According to the final report of the RCA review committee, 78% of converts using the centralized conversion system are women. One of the most divisive issues in Orthodox Judaism is the role of women as educated spiritual leaders and Jewish law adjudicators. Located in the Bronx, Yeshivat Maharat is the first Orthodox rabbinical seminary to ordain women to synagogue pulpits in America. His founder and spiritual leader, Rabbi Avi Weiss, was tempted to name the first Orthodox women Rabbis as “rabba.” After his first—and sole—attempt in 2010, the controversy which followed suggested a less confrontational approach. The acronym “maharat” was retained. It means “Leader of Jewish law, spirituality and Torah.” It is a rather complicated euphemism. The ordination of women functioning as Orthodox Rabbis was just a matter of time since talmudic and pararabbinical education for women was establish around 1977 at Yeshiva University—the leading Orthodox Jewish higher education institution.
At the same time, egalitarian Orthodox prayer services are beginning to pop up. New York hosts one of the most successful egalitarian Orthodox services, Darkhei Noam. While maintaining the division between men and women, this egalitarian service allows women to read the sacred scrolls of the Pentateuch, the first five books of the Hebrew Bible, and lead prayers.
Orthodox Judaism is slowly leaving its men-only status. The attempts of more conservative streams of Modern Orthodoxy in the United States to stop the rise of women are miserably failing. Women are assuming more and more roles in Modern Orthodox synagogues. Even the Freundel scandal shows that arbitrariness towards women has clear limits—and devastating consequences. Of course, the conservative-minded RCA rabbis will try to keep things the way they are. They can even engage some women to their side in this battle—like Bethany Mandel.

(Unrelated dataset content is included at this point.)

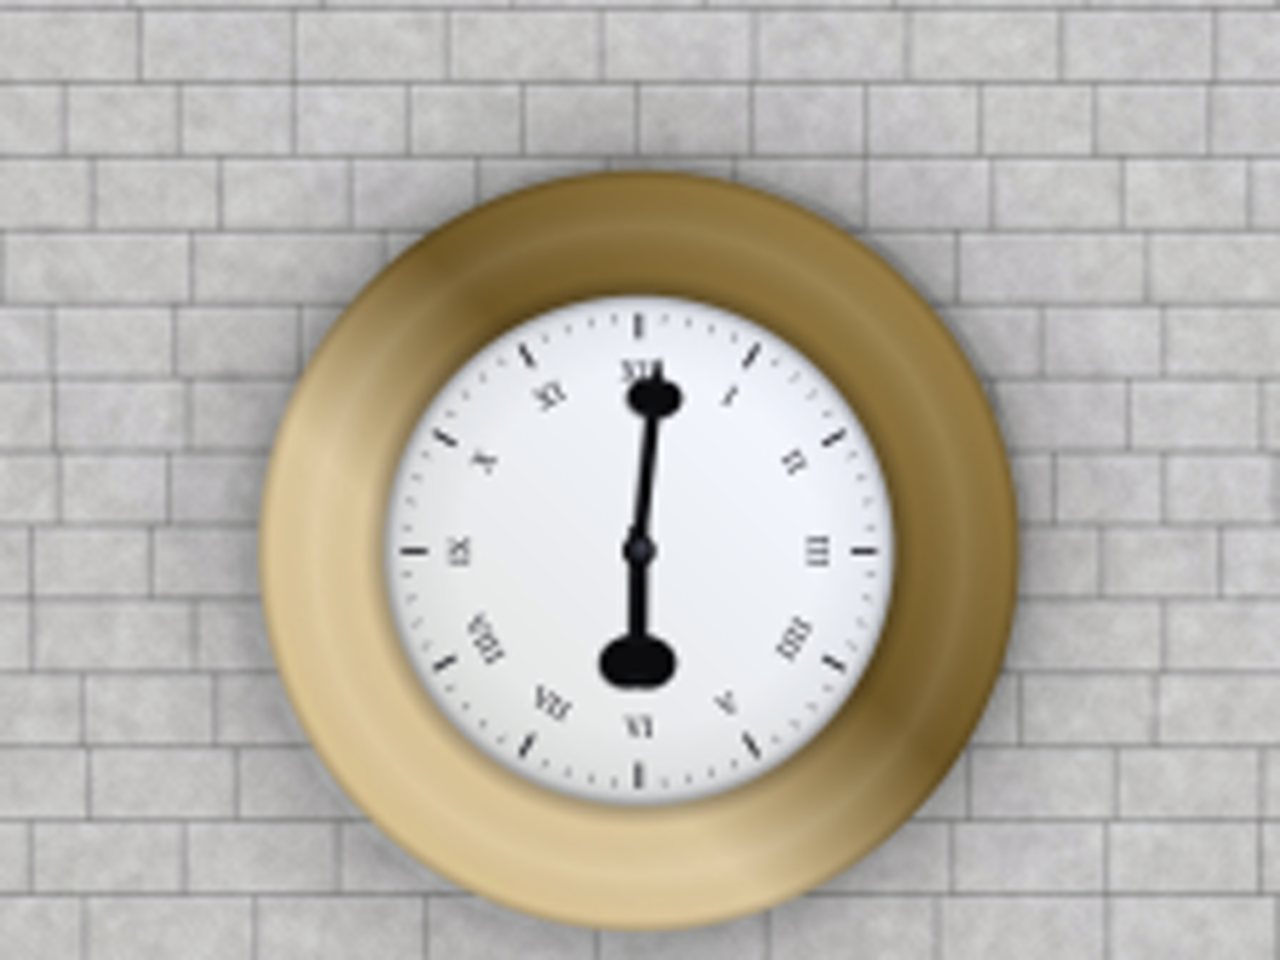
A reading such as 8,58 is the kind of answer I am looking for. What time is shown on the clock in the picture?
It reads 6,01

Numbers matter. Orthodox Jewish converts are already overwhelmingly dominated by women. The recently established Orthodox Converts Network is led by two women—Jenna Englender and Rebekah Thornhill. Despite the hopes, this organization for converts seems to reproduce the same behavior patterns. It has been accused of vetoing other Orthodox converts—none other than Bethany Mandel. In Facebook comments from 2014, Mandel denounced the situation and reached the conclusion that the Orthodox Converts Network was not “kosher” enough. Women may act as leaders in many areas of Orthodox Jewish life. But their irruption tends to faithfully reproduce men politics and its vices.
Ivanka’s odds are linked to a group of women that is becoming very relevant in Orthodox Judaism. She fits very well in these new leading roles. Like Bethany Mandel, she enjoys her Jewish role despite her diffident attitude. And, yes, her father’s sudden political fame does not help either.
The rise of women in Orthodox Judaism was a kind of natural outcome after the direction that Modern Orthodoxy took decades ago. Women’s access to Jewish leadership is a matter of justice. It needs to be fully supported. It is now time to assess if women’s leadership can make the difference in Orthodox Judaism with new practices and a transformative approach. The core issue still is how to change Modern Orthodoxy according to its foundational values. In the end, what Orthodox Judaism needs is a renewed leadership—men or women with open ideas and sound practices.